French Egyptologist (1859–1946)

Victor Clement Georges Philippe Loret (1 September 1859 - 3 February 1946) was a French Egyptologist.

== Biography ==
His father, Clément Loret, was a professional organist and composer, of Belgian origin, who had been living in Paris since 1855. He stayed in Egypt several times and published his first book, L'Égypte aux temps des pharaons, in 1898.

Loret studied with Gaston Maspero at the École des Hautes Études. In 1897 he became the head of the Egyptian Antiquities Service. In March 1898, he discovered KV35, the tomb of Amenhotep II in the Valley of the Kings. Amenhotep II's mummy was still located in his royal sarcophagus but the tomb also proved to hold a cache of several of the most important New Kingdom Pharaohs such as Thutmose IV, Amenhotep III and Ramesses VI. The cache of Royal Mummies had been placed in KV35 to protect them from looting by tomb robbers by the 21st Dynasty High Priest of Amun, Pinedjem.

▶ **Data records**:
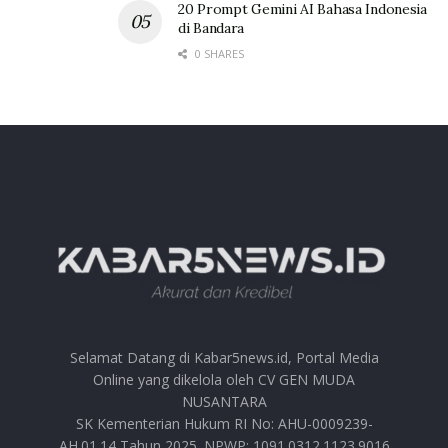
20 Prompt Gemini AI Bahasa Indonesia
di Bandara
0 SHARES
Selamat Datang di Kabar5news.id, Portal Media
Online yang dikelola oleh CV GEN MUDA
NUSANTARA
SK Kementerian Hukum RI No: AHU-0009239-
AH.01.14 Tahun 2025. NPWP: 1091.0312.1123.9016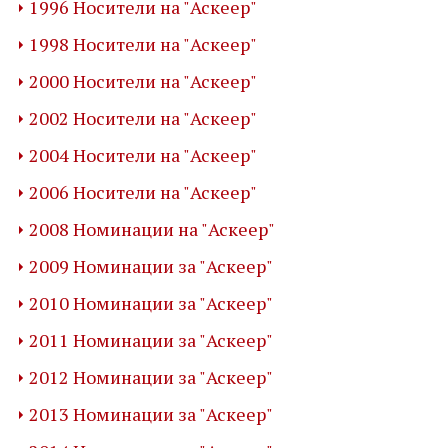
1996 Носители на "Аскеер"
1998 Носители на "Аскеер"
2000 Носители на "Аскеер"
2002 Носители на "Аскеер"
2004 Носители на "Аскеер"
2006 Носители на "Аскеер"
2008 Номинации на "Аскеер"
2009 Номинации за "Аскеер"
2010 Номинации за "Аскеер"
2011 Номинации за "Аскеер"
2012 Номинации за "Аскеер"
2013 Номинации за "Аскеер"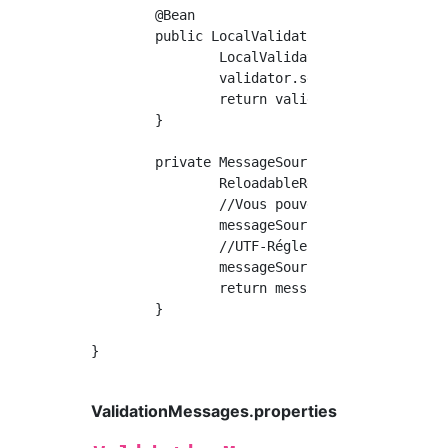
	@Bean

	public LocalValidatorFactoryBean validator() {

		LocalValidatorFactoryBean validator = new LocalValidatorFactoryBean();

		validator.setValidationMessageSource(messageSource());

		return validator;

	}

	private MessageSource messageSource() {

		ReloadableResourceBundleMessageSource messageSource = new ReloadableResourceBundleMessageSource();

		//Vous pouvez également modifier le nom et le répertoire du fichier de propriétés

		messageSource.setBasename("classpath:/ValidationMessages");

		//UTF-Régler sur 8

 		messageSource.setDefaultEncoding("UTF-8");

		return messageSource;

	}

}

ValidationMessages.properties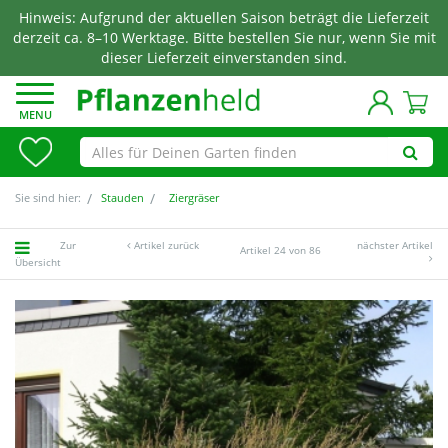
Hinweis: Aufgrund der aktuellen Saison beträgt die Lieferzeit
derzeit ca. 8–10 Werktage. Bitte bestellen Sie nur, wenn Sie mit
dieser Lieferzeit einverstanden sind.
MENU
Sie sind hier:
Stauden
Ziergräser
Zur
Artikel zurück
nächster Artikel
Artikel 24 von 86
Übersicht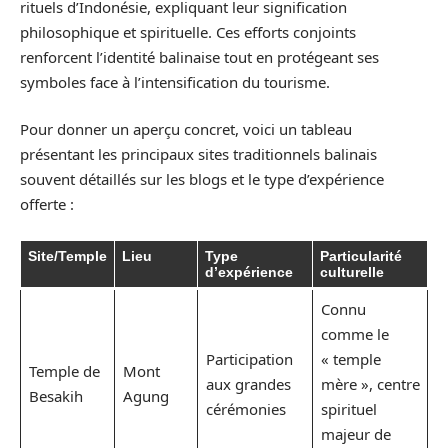
rituels d’Indonésie, expliquant leur signification
philosophique et spirituelle. Ces efforts conjoints
renforcent l’identité balinaise tout en protégeant ses
symboles face à l’intensification du tourisme.
Pour donner un aperçu concret, voici un tableau
présentant les principaux sites traditionnels balinais
souvent détaillés sur les blogs et le type d’expérience
offerte :
Site/Temple
Lieu
Type
Particularité
d’expérience
culturelle
Connu
comme le
Participation
« temple
Temple de
Mont
aux grandes
mère », centre
Besakih
Agung
cérémonies
spirituel
majeur de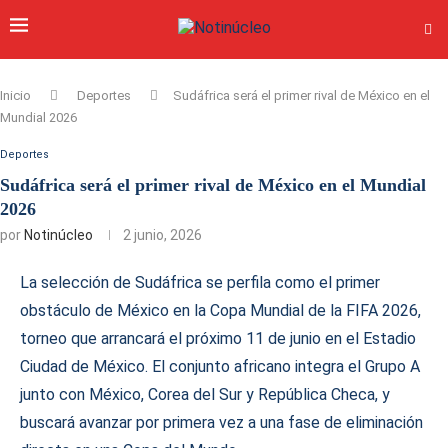
Inicio
Deportes
Sudáfrica será el primer rival de México en el
Mundial 2026
Deportes
Sudáfrica será el primer rival de México en el Mundial
2026
por
Notinúcleo
2 junio, 2026
La selección de Sudáfrica se perfila como el primer
obstáculo de México en la Copa Mundial de la FIFA 2026,
torneo que arrancará el próximo 11 de junio en el Estadio
Ciudad de México. El conjunto africano integra el Grupo A
junto con México, Corea del Sur y República Checa, y
buscará avanzar por primera vez a una fase de eliminación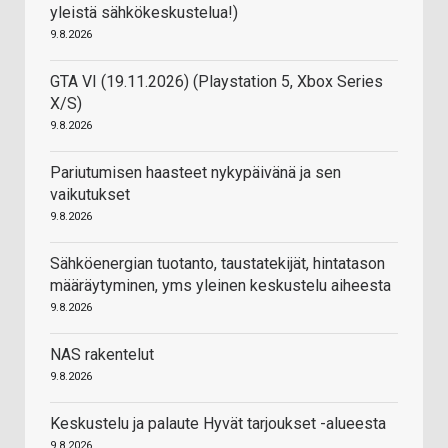
yleistä sähkökeskustelua!)
9.8.2026
GTA VI (19.11.2026) (Playstation 5, Xbox Series
X/S)
9.8.2026
Pariutumisen haasteet nykypäivänä ja sen
vaikutukset
9.8.2026
Sähköenergian tuotanto, taustatekijät, hintatason
määräytyminen, yms yleinen keskustelu aiheesta
9.8.2026
NAS rakentelut
9.8.2026
Keskustelu ja palaute Hyvät tarjoukset -alueesta
9.8.2026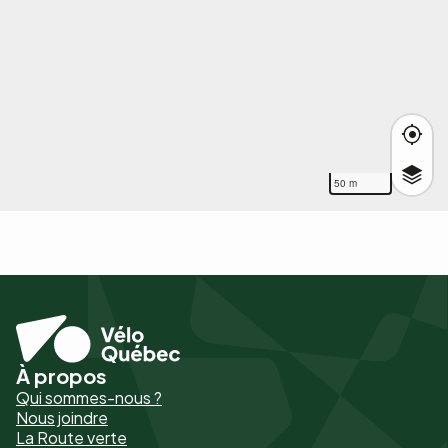
50 m
À propos
Pied
Qui sommes-nous ?
de
Nous joindre
La Route verte
page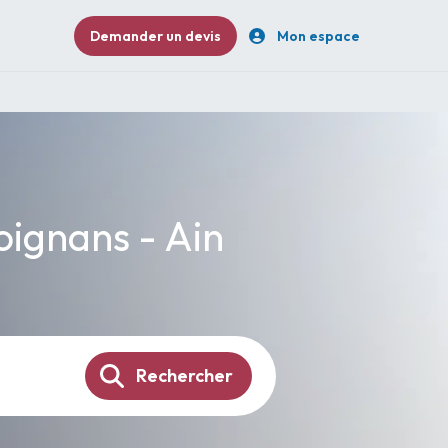
Demander un devis
Mon espace
oignans - Ain
Rechercher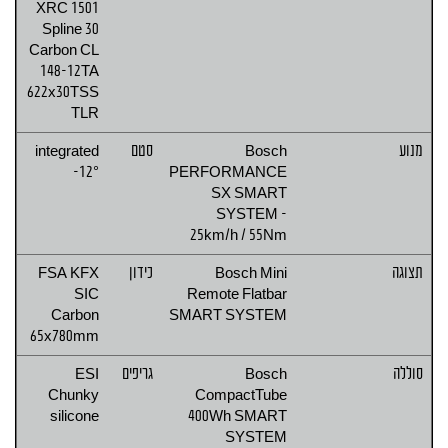
XRC 1501
Spline 30
Carbon CL
148-12TA
622x30TSS
TLR
מנוע
Bosch
סטם
integrated
-12°
PERFORMANCE
SX SMART
SYSTEM -
25km/h / 55Nm
תצוגה
Bosch Mini
כידון
FSA KFX
SIC
Remote Flatbar
Carbon
SMART SYSTEM
65x780mm
סוללה
Bosch
גריפים
ESI
Chunky
CompactTube
silicone
400Wh SMART
SYSTEM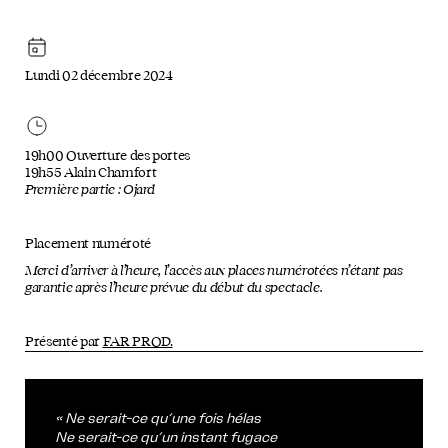
Lundi 02 décembre 2024
19h00 Ouverture des portes
19h55 Alain Chamfort
Première partie : Ojard
Placement numéroté
Merci d’arriver à l’heure, l’accès aux places numérotées n’étant pas
garantie après l’heure prévue du début du spectacle.
Présenté par
FAR PROD.
« Ne serait-ce qu’une fois hélas
Ne serait-ce qu’un instant fugace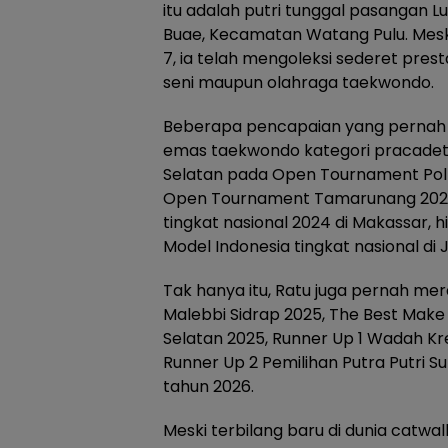
itu adalah putri tunggal pasangan 
Buae, Kecamatan Watang Pulu. Mesk
7, ia telah mengoleksi sederet pre
seni maupun olahraga taekwondo.
Beberapa pencapaian yang pernah d
emas taekwondo kategori pracadet t
Selatan pada Open Tournament Polt
Open Tournament Tamarunang 2024
tingkat nasional 2024 di Makassar, 
Model Indonesia tingkat nasional di 
Tak hanya itu, Ratu juga pernah me
Malebbi Sidrap 2025, The Best Make
Selatan 2025, Runner Up 1 Wadah Kre
Runner Up 2 Pemilihan Putra Putri S
tahun 2026.
Meski terbilang baru di dunia catw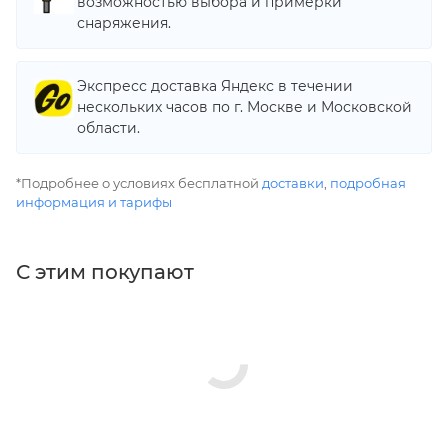
возможностью выбора и примерки
снаряжения.
Экспресс доставка Яндекс в течении
нескольких часов по г. Москве и Московской
области.
*Подробнее о условиях бесплатной
доставки
,
подробная
информация и тарифы
С этим покупают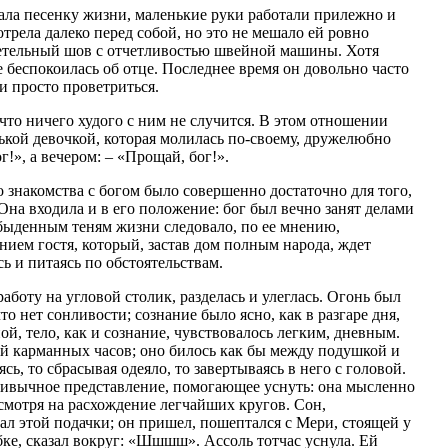
ала песенку жизни, маленькие руки работали прилежно и
отрела далеко перед собой, но это не мешало ей ровно
петельный шов с отчетливостью швейной машины. Хотя
е беспокоилась об отце. Последнее время он довольно часто
и просто проветриться.
, что ничего худого с ним не случится. В этом отношении
ькой девочкой, которая молилась по‑своему, дружелюбно
г!», а вечером: – «Прощай, бог!».
о знакомства с богом было совершенно достаточно для того,
Она входила и в его положение: бог был вечно занят делами
быденным теням жизни следовало, по ее мнению,
нием гостя, который, застав дом полным народа, ждет
ь и питаясь по обстоятельствам.
аботу на угловой столик, разделась и улеглась. Огонь был
то нет сонливости; сознание было ясно, как в разгаре дня,
ой, тело, как и сознание, чувствовалось легким, дневным.
ой карманных часов; оно билось как бы между подушкой и
сь, то сбрасывая одеяло, то завертываясь в него с головой.
привычное представление, помогающее уснуть: она мысленно
 смотря на расхождение легчайших кругов. Сон,
ал этой подачки; он пришел, пошептался с Мери, стоящей у
ыбке, сказал вокруг: «Шшшш». Ассоль тотчас уснула. Ей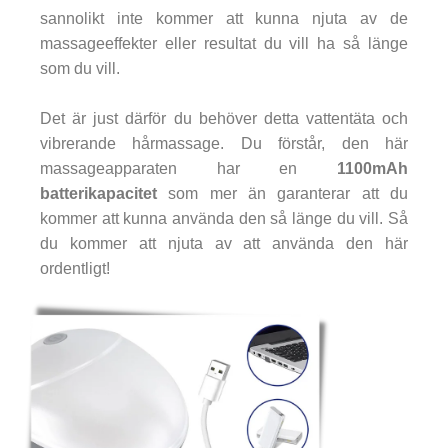
sannolikt inte kommer att kunna njuta av de
massageeffekter eller resultat du vill ha så länge
som du vill.
Det är just därför du behöver detta vattentäta och
vibrerande hårmassage. Du förstår, den här
massageapparaten har en
1100mAh
batterikapacitet
som mer än garanterar att du
kommer att kunna använda den så länge du vill. Så
du kommer att njuta av att använda den här
ordentligt!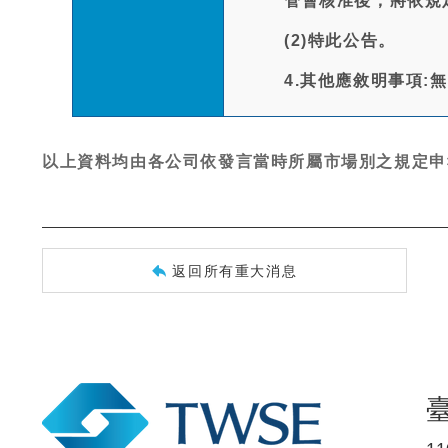
管會核准後，將依規
(2)特此公告。
4.其他應敘明事項:
以上資料均由各公司依發言當時所屬市場別之規定申
返回所有重大消息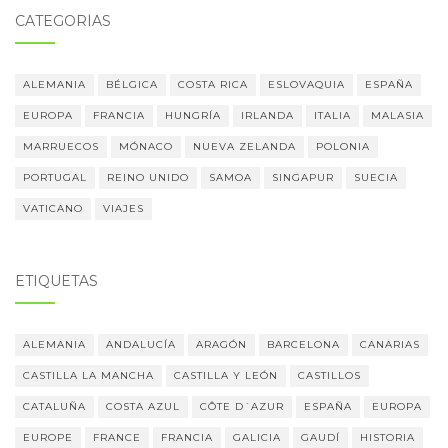
CATEGORÍAS
ALEMANIA
BÉLGICA
COSTA RICA
ESLOVAQUIA
ESPAÑA
EUROPA
FRANCIA
HUNGRÍA
IRLANDA
ITALIA
MALASIA
MARRUECOS
MÓNACO
NUEVA ZELANDA
POLONIA
PORTUGAL
REINO UNIDO
SAMOA
SINGAPUR
SUECIA
VATICANO
VIAJES
ETIQUETAS
ALEMANIA
ANDALUCÍA
ARAGÓN
BARCELONA
CANARIAS
CASTILLA LA MANCHA
CASTILLA Y LEÓN
CASTILLOS
CATALUÑA
COSTA AZUL
CÔTE D´AZUR
ESPAÑA
EUROPA
EUROPE
FRANCE
FRANCIA
GALICIA
GAUDÍ
HISTORIA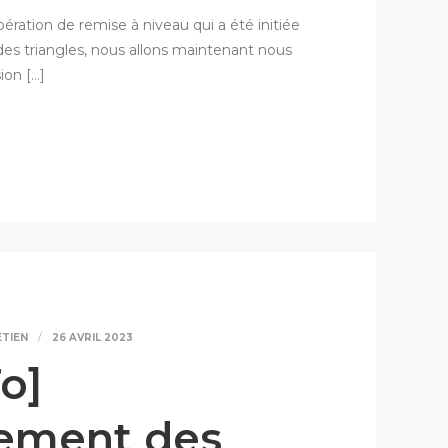
ération de remise à niveau qui a été initiée
s triangles, nous allons maintenant nous
ion […]
ETIEN
26 AVRIL 2023
o]
ement des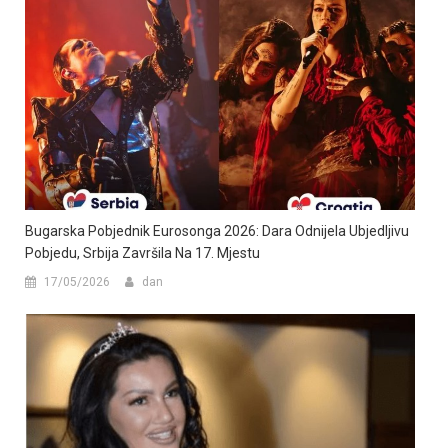
Bugarska Pobjednik Eurosonga 2026: Dara Odnijela Ubjedljivu
Pobjedu, Srbija Završila Na 17. Mjestu
17/05/2026
dan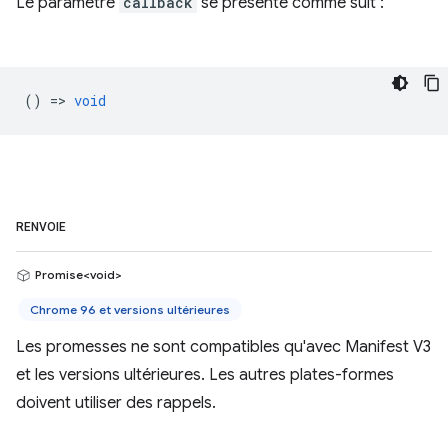
Le paramètre
callback
se présente comme suit :
() =>
void
RENVOIE
Promise<void>
Chrome 96 et versions ultérieures
Les promesses ne sont compatibles qu'avec Manifest V3
et les versions ultérieures. Les autres plates-formes
doivent utiliser des rappels.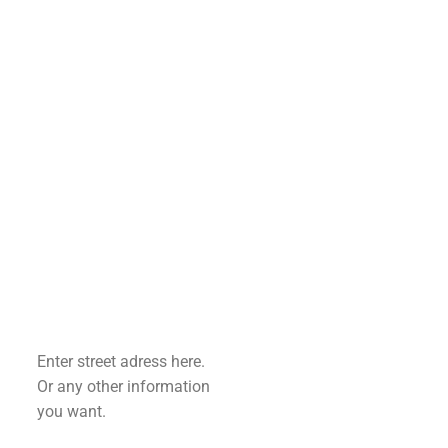
Enter street adress here.
Or any other information
you want.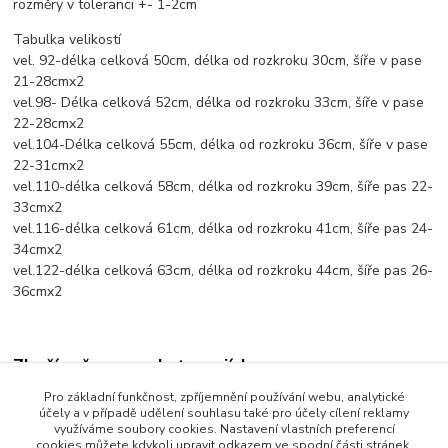
rozměry v toleranci +- 1-2cm
Tabulka velikostí
vel. 92-délka celková 50cm, délka od rozkroku 30cm, šíře v pase
21-28cmx2
vel.98- Délka celková 52cm, délka od rozkroku 33cm, šíře v pase
22-28cmx2
vel.104-Délka celková 55cm, délka od rozkroku 36cm, šíře v pase
22-31cmx2
vel.110-délka celková 58cm, délka od rozkroku 39cm, šíře pas 22-
33cmx2
vel.116-délka celková 61cm, délka od rozkroku 41cm, šíře pas 24-
34cmx2
vel.122-délka celková 63cm, délka od rozkroku 44cm, šíře pas 26-
36cmx2
Zboží zařazeno v kategoriích
Pro základní funkčnost, zpříjemnění používání webu, analytické
Dětské oblečení
účely a v případě udělení souhlasu také pro účely cílení reklamy
využíváme soubory cookies. Nastavení vlastních preferencí
Dětské kalhoty
cookies můžete kdykoli upravit odkazem ve spodní části stránek.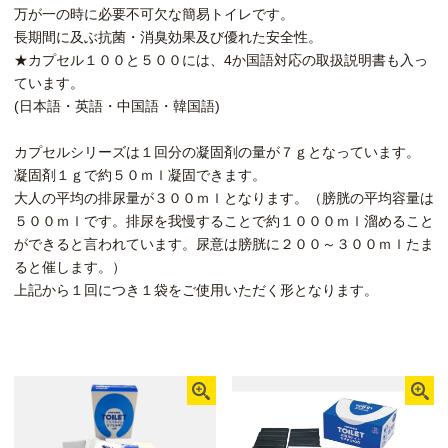
万が一の時に必要不可欠な簡易トイレです。
長期間に及ぶ抗菌・消臭効果及び優れた安全性。
★カプセル１００と５００には、4か国語対応の取扱説明書も入っ
ています。
(日本語・英語・中国語・韓国語)
カプセルシリーズは１回分の凝固剤の量が７ｇとなっています。
凝固剤１ｇで約５０ｍｌ凝固できます。
大人の平均の排尿量が３００ｍｌとなります。（膀胱の平均容量は
５００ｍｌです。排尿を我慢することで約１０００ｍｌ溜めること
ができると言われています。尿意は膀胱に２００～３００ｍｌたま
ると催します。）
上記から１回につき１袋をご使用いただく形となります。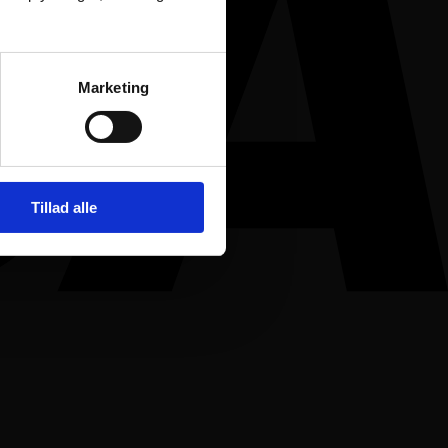
Marketing
Tillad alle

▶ **Work request**:
In two sentences, summarize the text on Victor Loret.

▶ **Finished task**:
Victor Loret (1859–1946) was a French Egyptologist who studied with Gaston Maspero at the École des Hautes Études and in 1897 became head of the Egyptian Antiquities Service. In March 1898 he discovered KV35, the tomb of Amenhotep II in the Valley of the Kings, which also held a cache of important New Kingdom pharaohs such as Thutmose IV, Amenhotep III and Ramesses VI, placed there by the 21st Dynasty High Priest of Amun, Pinedjem, to protect them from tomb robbers.